> TASK:
According to the text on government intervention, why do unintended consequences happen when Government tries to steer the economy?

> EXCERPT PROVIDED:
*****

Government Intervention Distort’s Market Signals, Unintended Consequences are the Result.

Unintended Consequences by John Ross, 1996

Unintended Consequences by John Ross, 1996 (Photo credit: Wikipedia)

When Government tries to steer the economy, unintended consequences happen because individuals don’t act the same after Government steering as they did before. The only way central planners have a chance to make their plans work is if people are made to act the way planners want. The only way to make people obey is to have a totalitarian state which can enforce the rules of the central planners. Even though our individual freedoms have been slowly taken away over the last fifty years, enough of a free market remains allowing us to make enough individual decisions, which ultimately thwarts the plans of the planners. Each of us places different values on different things. We weigh our individual value scales against the incentives and constraints which Government policy has created. Because of this diversity of values. Government can’t know what we will do.

*****

Data excerpts
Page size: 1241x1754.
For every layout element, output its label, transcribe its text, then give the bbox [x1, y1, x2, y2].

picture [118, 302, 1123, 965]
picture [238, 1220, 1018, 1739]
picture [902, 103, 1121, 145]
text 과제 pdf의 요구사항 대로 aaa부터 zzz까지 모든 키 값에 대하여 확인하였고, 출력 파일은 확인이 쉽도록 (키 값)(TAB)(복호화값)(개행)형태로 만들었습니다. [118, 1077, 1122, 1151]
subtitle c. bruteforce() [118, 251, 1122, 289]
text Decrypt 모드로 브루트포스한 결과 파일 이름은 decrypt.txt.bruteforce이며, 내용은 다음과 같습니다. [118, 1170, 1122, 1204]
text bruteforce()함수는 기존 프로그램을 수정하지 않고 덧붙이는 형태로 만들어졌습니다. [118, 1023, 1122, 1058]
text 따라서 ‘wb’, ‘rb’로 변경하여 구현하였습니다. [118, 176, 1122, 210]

*****

> RESULT OF THE EXERCISE:
Individuals don't act the same after Government steering as they did before.